Robot Radio for WDJF: Radio Without Disc Jockeys

The changes of Summer 1978 failed to be successful in both ratings and earnings potential. September 1979 would see 108 FM abandoning its unique alternative rock programming in favor of a syndicated music service. Many fans of WDJF's eclectic music offerings protested as their familiar music was replaced with the contemporary music based "Z" Format, an automated syndicated music service supplied by Century 21 Programming (presently known as TM Studios) located in Dallas, Texas.

Century 21 Programming Z Format Binder

The RP1000 automation system now allowed the station to air programming with minimal labor being expended to the operation of the FM station. Both Rod Ross and Doug McLennan were fired in cost-cutting measures as a direct result of the change. It was clear the station was desperate for programming that would attract greater listener numbers as well as advertising revenue since an Arbitron rating was non-existent for the previous alternative rock format.

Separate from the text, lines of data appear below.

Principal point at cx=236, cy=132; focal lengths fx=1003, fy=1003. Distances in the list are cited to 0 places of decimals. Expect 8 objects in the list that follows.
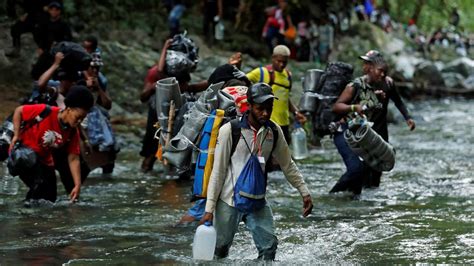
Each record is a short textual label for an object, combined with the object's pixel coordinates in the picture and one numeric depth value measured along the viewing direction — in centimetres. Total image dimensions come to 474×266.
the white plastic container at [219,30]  2456
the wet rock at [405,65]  3002
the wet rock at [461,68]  3462
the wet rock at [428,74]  3123
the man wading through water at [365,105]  1109
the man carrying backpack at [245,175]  728
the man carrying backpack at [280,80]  1258
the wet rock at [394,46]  3224
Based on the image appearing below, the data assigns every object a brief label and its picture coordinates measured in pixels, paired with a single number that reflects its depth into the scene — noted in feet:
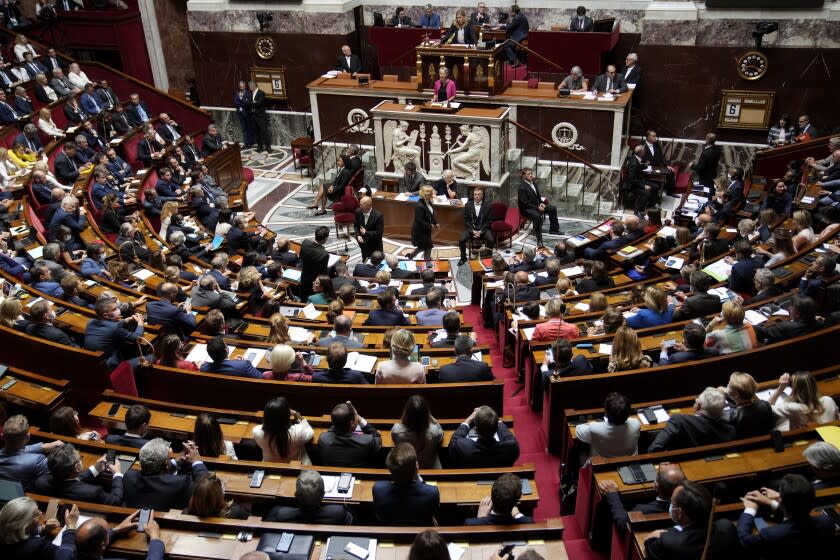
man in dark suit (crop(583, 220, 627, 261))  32.14
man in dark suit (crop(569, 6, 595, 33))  48.03
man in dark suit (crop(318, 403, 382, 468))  16.88
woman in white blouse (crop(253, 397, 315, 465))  16.66
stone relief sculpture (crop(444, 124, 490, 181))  41.65
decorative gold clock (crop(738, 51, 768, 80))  44.65
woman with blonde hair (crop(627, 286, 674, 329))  23.09
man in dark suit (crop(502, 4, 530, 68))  50.16
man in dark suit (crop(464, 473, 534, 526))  14.07
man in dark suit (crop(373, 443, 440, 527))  14.76
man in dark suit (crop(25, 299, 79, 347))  21.77
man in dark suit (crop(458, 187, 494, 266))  37.60
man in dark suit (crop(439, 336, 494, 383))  19.80
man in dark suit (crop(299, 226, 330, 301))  29.99
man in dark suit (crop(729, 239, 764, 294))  25.43
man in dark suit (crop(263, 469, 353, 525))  14.48
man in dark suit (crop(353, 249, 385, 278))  30.73
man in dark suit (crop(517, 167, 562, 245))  39.32
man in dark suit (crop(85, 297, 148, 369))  21.83
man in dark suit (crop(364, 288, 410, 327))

A year later WDJF would finally show up in the ratings with a .3 percent share of the greater Bridgeport audience, Monday through Sunday, 6am to midnight, with people 12 years of age and older. Advertising increased 142 percent from the previous year as a direct result of the change in format.

Shirley Doak of WDJF

WDJF eventually started to integrate live announcers back into its on-air presentation while using the automation system in a "live assist" mode, meaning the announcers would manually control the music from the automation system and perform live announcing.

In early 1983, WDJF would switch from the Century 21 "Z Format" to using the "American Rock" format produced by broadcast program syndicator Radio Arts Incorporated of Burbank, California.

WDJF's Automation System

Shirley Doak, who had been the station's traffic manager, later worked the overnight on-air shift. She often performed production duties during the first hour of her air shift and the automation reels played during this time would often feature the Radio Arts' staff announcer.

Pictured top left is a vintage WDJF bumper sticker with the butterfly logo. Upper right is the actual Century 21 Z Format programming and operations manual belonging to the station. Above left is Shirley Doak as she reconciles programming changes and updates for the RP1000 automation system, circa 1979. Lastly, on the right the SonoMag RP1000 broadcast automation system installed at WDJF. This systems utilized four Scully reel tape players, two carousel cartridge tape players and an ITC triple deck cartridge player.